### What you should do
Return a word-for-word copy of the complete listing below.

### Entries supplied
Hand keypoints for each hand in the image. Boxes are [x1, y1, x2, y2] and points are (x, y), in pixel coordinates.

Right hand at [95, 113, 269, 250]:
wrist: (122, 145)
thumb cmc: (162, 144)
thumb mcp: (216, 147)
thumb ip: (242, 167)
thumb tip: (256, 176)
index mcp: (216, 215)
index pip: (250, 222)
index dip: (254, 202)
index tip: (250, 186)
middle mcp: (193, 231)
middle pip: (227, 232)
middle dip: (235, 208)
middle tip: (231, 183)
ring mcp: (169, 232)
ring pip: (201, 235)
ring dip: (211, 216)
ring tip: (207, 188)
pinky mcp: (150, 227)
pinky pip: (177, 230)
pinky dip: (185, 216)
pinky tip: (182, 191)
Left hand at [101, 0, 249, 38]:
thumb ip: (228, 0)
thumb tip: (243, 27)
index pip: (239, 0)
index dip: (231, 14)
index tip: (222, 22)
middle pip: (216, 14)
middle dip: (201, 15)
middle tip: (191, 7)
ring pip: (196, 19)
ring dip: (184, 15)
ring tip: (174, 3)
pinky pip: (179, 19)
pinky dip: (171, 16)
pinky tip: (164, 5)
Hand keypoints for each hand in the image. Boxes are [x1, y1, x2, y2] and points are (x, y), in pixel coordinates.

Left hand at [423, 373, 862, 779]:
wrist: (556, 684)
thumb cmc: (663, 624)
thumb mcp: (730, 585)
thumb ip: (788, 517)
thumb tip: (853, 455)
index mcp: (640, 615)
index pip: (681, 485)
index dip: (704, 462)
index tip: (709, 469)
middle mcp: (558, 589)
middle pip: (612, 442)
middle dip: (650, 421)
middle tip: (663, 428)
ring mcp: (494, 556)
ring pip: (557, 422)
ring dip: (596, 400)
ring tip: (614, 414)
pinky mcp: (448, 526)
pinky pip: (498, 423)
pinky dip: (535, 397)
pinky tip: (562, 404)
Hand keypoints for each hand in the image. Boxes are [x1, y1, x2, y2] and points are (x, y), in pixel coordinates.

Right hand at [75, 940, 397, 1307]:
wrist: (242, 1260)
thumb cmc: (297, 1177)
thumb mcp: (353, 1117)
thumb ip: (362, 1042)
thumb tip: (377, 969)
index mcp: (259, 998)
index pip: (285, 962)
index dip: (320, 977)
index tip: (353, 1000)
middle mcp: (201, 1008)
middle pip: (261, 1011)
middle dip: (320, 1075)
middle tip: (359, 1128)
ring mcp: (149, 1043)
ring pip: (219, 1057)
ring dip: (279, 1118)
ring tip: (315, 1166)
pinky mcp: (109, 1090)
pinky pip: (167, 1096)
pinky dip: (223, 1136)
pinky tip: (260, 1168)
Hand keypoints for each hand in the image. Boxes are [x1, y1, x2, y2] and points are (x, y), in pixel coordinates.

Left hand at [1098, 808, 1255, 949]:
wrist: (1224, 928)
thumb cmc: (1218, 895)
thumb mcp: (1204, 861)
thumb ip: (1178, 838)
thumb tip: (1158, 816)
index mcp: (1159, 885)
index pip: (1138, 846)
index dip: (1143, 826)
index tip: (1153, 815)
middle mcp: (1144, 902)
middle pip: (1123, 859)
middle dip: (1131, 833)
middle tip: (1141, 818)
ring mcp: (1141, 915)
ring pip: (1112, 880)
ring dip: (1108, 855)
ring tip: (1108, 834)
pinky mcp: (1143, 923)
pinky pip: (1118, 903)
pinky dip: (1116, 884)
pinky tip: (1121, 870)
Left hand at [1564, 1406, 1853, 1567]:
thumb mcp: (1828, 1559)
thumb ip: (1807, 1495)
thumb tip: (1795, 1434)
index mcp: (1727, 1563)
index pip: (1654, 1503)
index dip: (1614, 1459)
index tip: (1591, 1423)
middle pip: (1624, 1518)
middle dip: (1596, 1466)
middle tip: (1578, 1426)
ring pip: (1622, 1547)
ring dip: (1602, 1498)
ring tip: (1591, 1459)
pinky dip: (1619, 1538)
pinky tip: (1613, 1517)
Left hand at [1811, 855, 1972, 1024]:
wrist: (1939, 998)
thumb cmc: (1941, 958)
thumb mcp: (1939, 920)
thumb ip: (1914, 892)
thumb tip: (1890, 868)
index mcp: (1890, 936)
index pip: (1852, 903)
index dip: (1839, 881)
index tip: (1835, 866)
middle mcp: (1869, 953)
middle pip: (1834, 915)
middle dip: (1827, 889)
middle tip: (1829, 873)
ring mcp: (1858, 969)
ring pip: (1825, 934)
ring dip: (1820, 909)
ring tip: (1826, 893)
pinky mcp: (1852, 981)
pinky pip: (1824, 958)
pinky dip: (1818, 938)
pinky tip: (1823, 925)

### Your response
Hand keypoints for each hand in the image. Boxes are [x1, y1, x2, y2] and points are (x, y), in pixel coordinates.

Right hand at [95, 113, 269, 250]:
wrist: (122, 145)
thumb cmc: (162, 144)
thumb mcp: (216, 147)
thumb ip: (242, 167)
thumb tip: (256, 176)
index mcp: (216, 215)
index pip: (250, 222)
index dip: (254, 202)
index tip: (250, 186)
middle mcp: (193, 231)
middle pip: (227, 232)
middle dip: (235, 208)
middle tip: (231, 183)
ring mcp: (169, 232)
ring pip: (201, 235)
ring dip: (211, 216)
ring tip: (207, 188)
pinky mcp: (150, 227)
pinky pip: (177, 230)
pinky dip: (185, 216)
pinky tip: (182, 191)
Left hand at [101, 0, 249, 38]:
thumb ip: (228, 0)
thumb tip: (243, 27)
index pip: (239, 0)
index dip: (231, 14)
index tip: (222, 22)
middle pip: (216, 14)
middle dip: (201, 15)
middle tip: (191, 7)
ring pip: (196, 19)
ring dip: (184, 15)
ring tip: (174, 3)
pinky pip: (179, 19)
pinky dip: (171, 16)
pinky tip: (164, 5)
Hand keypoints for each hand in the image. Boxes are [x1, y1, x2, y2] and points are (x, y), in pixel coordinates.

Left hand at [423, 373, 862, 779]:
wrist: (556, 684)
thumb cmc: (663, 624)
thumb mcp: (730, 585)
thumb ip: (788, 517)
thumb tip: (853, 455)
index mcp: (640, 615)
index pip: (681, 485)
index dip: (704, 462)
index tip: (709, 469)
middle mcp: (558, 589)
middle pip: (612, 442)
middle dip: (650, 421)
middle tip: (663, 428)
ring mcp: (494, 556)
ring pip: (557, 422)
ring dip: (596, 400)
ring tip: (614, 414)
pinky mcp: (448, 526)
pinky pip: (498, 423)
pinky dip: (535, 397)
pinky tip: (562, 404)
Hand keypoints for each hand in the image. Boxes are [x1, y1, x2, y2] and points are (x, y), in pixel coordinates.

Right hand at [75, 940, 397, 1307]:
wrist: (242, 1260)
thumb cmc: (297, 1177)
thumb mcp: (353, 1117)
thumb ip: (362, 1042)
thumb tip: (377, 969)
index mcp: (259, 998)
index pip: (285, 962)
index dip: (320, 977)
index tip: (353, 1000)
middle mcp: (201, 1008)
middle pip: (261, 1011)
middle dip: (320, 1075)
middle tip: (359, 1128)
ring mcp: (149, 1043)
ring pip: (219, 1057)
ring dip: (279, 1118)
ring tip: (315, 1166)
pinky mcp: (109, 1090)
pinky pip: (167, 1096)
pinky dip: (223, 1136)
pinky tip: (260, 1168)
Hand keypoints for each hand in the image. Boxes are [x1, y1, x2, y2] and points are (x, y), in pixel coordinates.

Left hand at [1098, 808, 1255, 949]:
wrist: (1224, 928)
thumb cmc: (1218, 895)
thumb mcp: (1204, 861)
thumb ip: (1178, 838)
thumb tip: (1158, 816)
index mcp: (1159, 885)
index pip: (1138, 846)
index dip: (1143, 826)
index tip: (1153, 815)
middle mcp: (1144, 902)
middle pip: (1123, 859)
middle dip: (1131, 833)
middle tip: (1141, 818)
ring mcp: (1141, 915)
ring pip: (1112, 880)
ring dip: (1108, 855)
ring tip: (1108, 834)
pinky mcp: (1143, 923)
pinky pip: (1118, 903)
pinky dip: (1116, 884)
pinky tip: (1121, 870)
Left hand at [1564, 1406, 1853, 1567]:
thumb mcp: (1828, 1559)
thumb ip: (1807, 1495)
thumb tip: (1795, 1434)
index mcp: (1727, 1563)
index pip: (1654, 1503)
index dip: (1614, 1459)
index tip: (1591, 1423)
middle pip: (1624, 1518)
middle dip: (1596, 1466)
middle tip: (1578, 1426)
ring pip: (1622, 1547)
ring dip: (1602, 1498)
ring tip: (1591, 1459)
pinky dip: (1619, 1538)
pinky tip: (1613, 1517)
Left hand at [1811, 855, 1972, 1024]:
wrist: (1939, 998)
thumb cmc: (1941, 958)
thumb mcp: (1939, 920)
thumb ip: (1914, 892)
thumb tip: (1890, 868)
index mcp: (1890, 936)
index pip: (1852, 903)
index dip: (1839, 881)
index tip: (1835, 866)
middle mcp: (1869, 953)
middle pip: (1834, 915)
middle dip: (1827, 889)
middle tip: (1829, 873)
ring mcp: (1858, 969)
ring pip: (1825, 934)
ring dip: (1820, 909)
ring tip: (1826, 893)
pinky mcp: (1852, 981)
pinky pip: (1824, 958)
pinky dip: (1818, 938)
pinky tip: (1823, 925)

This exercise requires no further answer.